Филипп ответил, нахмурившись еще сильнее:

– Я полагаю, что его поведение в тот раз было обусловлено скорее страхом, чем безумием.

– Но это был всего лишь игривый песик, почти щенок! – запротестовала Кейт. – Даже тот, кто боится собак, не мог не видеть, как он был дружелюбен! Да ведь… – Она вдруг замолчала, вспомнив, как собака ощетинилась, рычала и пятилась от Торкила.

– Дружелюбен к Торкилу? – уточнил Филипп.

– Нет. Он… он, похоже, его боялся!

– Все животные боятся его, – сказал Филипп. – Вот почему в Стейплвуде нет собак, кроме старого дядиного спаниеля, который слишком толст и ленив и не отходит от хозяина. Говорят, что животные чувствуют, когда их боятся: лошади, во всяком случае, точно чувствуют это. Тогда так ли фантастично предположение, что инстинкт повелевает им остерегаться сумасшедших? Гарни вчера говорил о «бешеном кауром», на котором ездит Торкил. Я пропустил эти слова мимо ушей, но, Кейт, я сам ездил на этом коне, и он шел мягко и послушно! А как только за уздечку берется Торкил, конь начинает лягаться, брыкаться и весь покрывается потом. Причем можно сказать наверняка, что Торкил не боится лошадей. Не скажу, что он никогда не вылетал из седла, – все мы не безупречны! – но я ни разу не видел, чтобы его сбрасывала лошадь, чтобы ему не удавалось одержать верх над самым непокорным и упрямым скакуном. Но лошади не рычат и не ощетиниваются, и редко бывают свирепы. Определенно, Торкил никогда не подвергался нападению лошади, а вот собака однажды набросилась на него, и с тех пор он боится собак. Я думаю, он действовал под влиянием импульса, когда пытался застрелить вашего дружелюбного бродягу. Возможно, он был на грани очередного срыва, но вы его не испугались и вернули в реальную действительность, просто строго поговорив с ним, – как поступил и я, когда увидел его руки на вашем горле. Так же поступает и Минерва. Он испытывает невероятный страх перед Минервой, а меня побаивается. Возможно, вы тоже внушаете ему страх. Но однажды – и боюсь, очень скоро! – даже Минерва не сможет справляться с ним. И поэтому, дорогая моя, я не могу быть спокоен, пока вы остаетесь в Стейплвуде.

– Но тетушка не знает… не может быть, чтобы она знала!.. – Кейт запнулась. – Она считает, что у него просто нервное расстройство и что за последнее время ему стало лучше!

– На самом деле ему стало хуже! – прервал ее Филипп. – До сих пор, хотя я и подозревал, что он страдает каким-то умственным расстройством, я не мог быть полностью в этом уверен. Я часто приезжал в Стейплвуд повидать дядю, но последние годы я не оставался здесь дольше, чем на одну ночь. – Он криво усмехнулся. – Минерва не очень-то поощряла меня продлить свое пребывание! Она каждый раз весьма изобретательно находила предлог, чтобы отослать меня домой. Но в этот раз я был глух к ее намекам и увидел много такого, что нетрудно было скрыть на несколько часов.
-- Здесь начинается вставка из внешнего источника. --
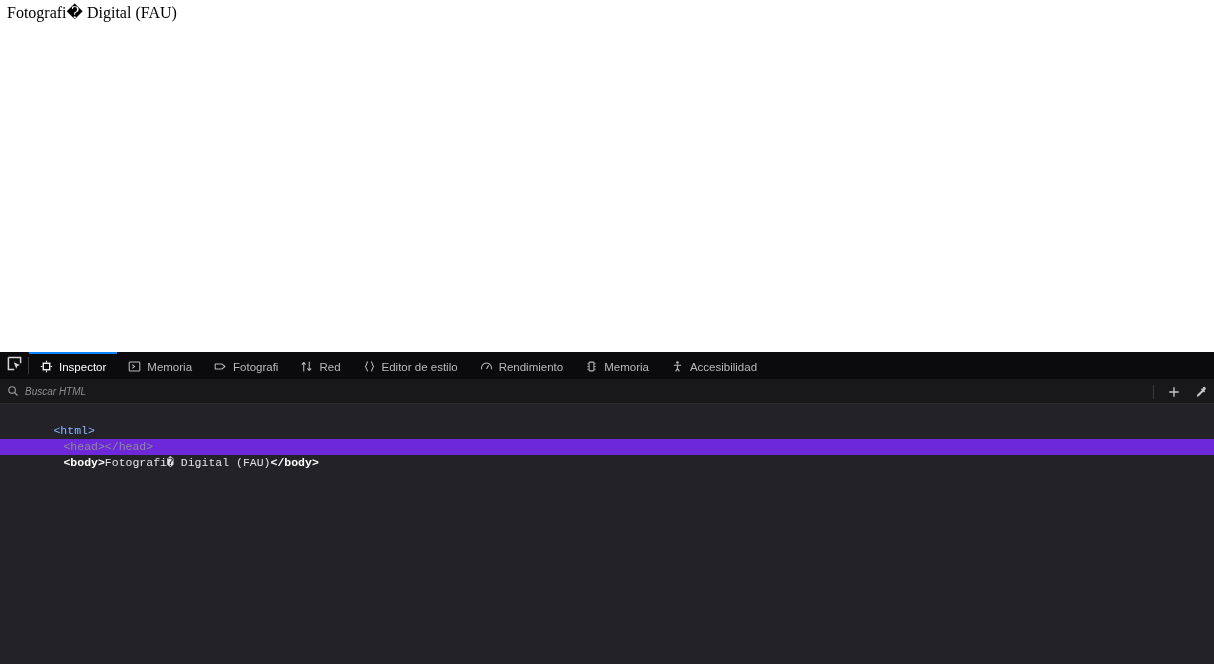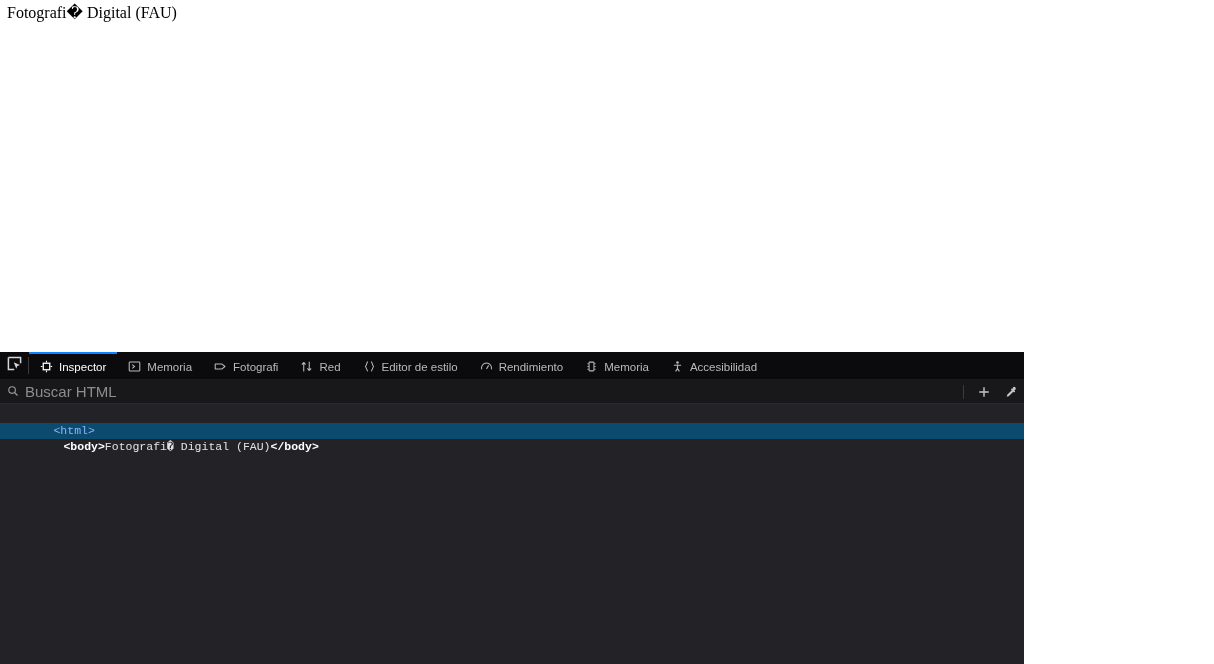--- a/index.html
+++ b/index.html
@@ -39,7 +39,7 @@
     position: absolute;
     left: 0;
     top: 352px;
-    width: 1024px;
+    width: 1214px;
     height: 312px;
     background: #0b0b0d;
     display: flex;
Я честно скажу вам, Кейт, я был поражен переменами, произошедшими в Торкиле. Нервное расстройство? Минерва так это называет? Умственное расстройство – вот это гораздо ближе к истине, и она об этом прекрасно знает! Почему, как вы полагаете, она все еще держит Торкила в детском крыле?

– Она говорила мне, чтобы его не беспокоили, – нерешительно ответила Кейт.
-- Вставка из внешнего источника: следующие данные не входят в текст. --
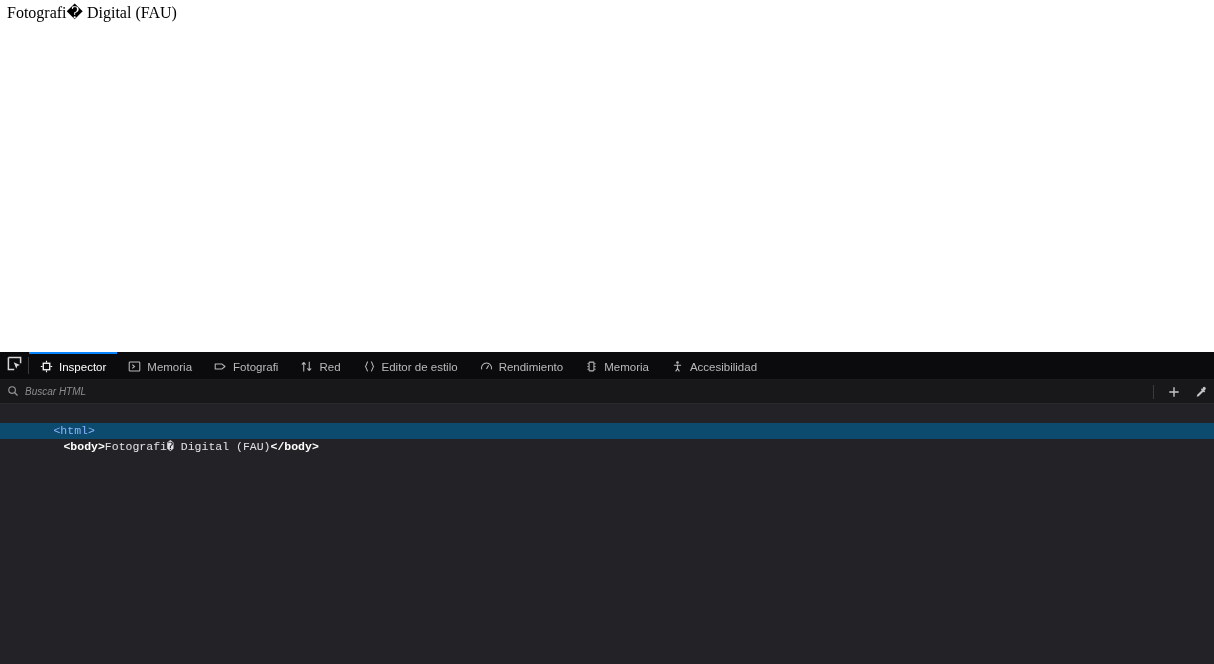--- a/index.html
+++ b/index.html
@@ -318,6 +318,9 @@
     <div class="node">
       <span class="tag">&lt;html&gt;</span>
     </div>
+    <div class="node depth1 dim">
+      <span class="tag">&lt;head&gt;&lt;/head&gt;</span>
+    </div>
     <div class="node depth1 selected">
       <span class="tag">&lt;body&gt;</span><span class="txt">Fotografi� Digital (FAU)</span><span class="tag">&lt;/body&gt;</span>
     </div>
– Чтобы охранять его! – отрезал Филипп. – Для чего Баджер и Делаболь оба живут в том же крыле? Почему Торкилу не разрешается выезжать одному? Общаться со сверстниками?

– Потому что… О, Филипп, не надо больше, умоляю! Вы не любите тетушку и несправедливы к ней! Если она обманывает себя – что, я думаю, вполне вероятно, – или если ее обманывает доктор Делаболь, стоит ли удивляться, что она с готовность верит, что эти припадки ярости происходят от слабого здоровья и с возрастом пройдут? А может быть, она просто не хочет смотреть страшной правде в глаза? – Кейт встала и порывисто прошлась по комнате. – Вы сочувствуете дядюшке, не так ли? А он ведь тоже не хочет знать правды! Если Торкил безумен, возможно ли, чтобы сэр Тимоти об этом не знал?

Разговор был прерван появлением Пеннимора, вид которого недвусмысленно свидетельствовал, что его чувство приличия в высшей степени оскорблено. Он обратился к Кейт в самой торжественной своей манере:

– Я прошу прощения, мисс, но, поскольку ее светлость нездорова, я считаю своим долгом известить вас, что миссис Торн ударилась в пророчество!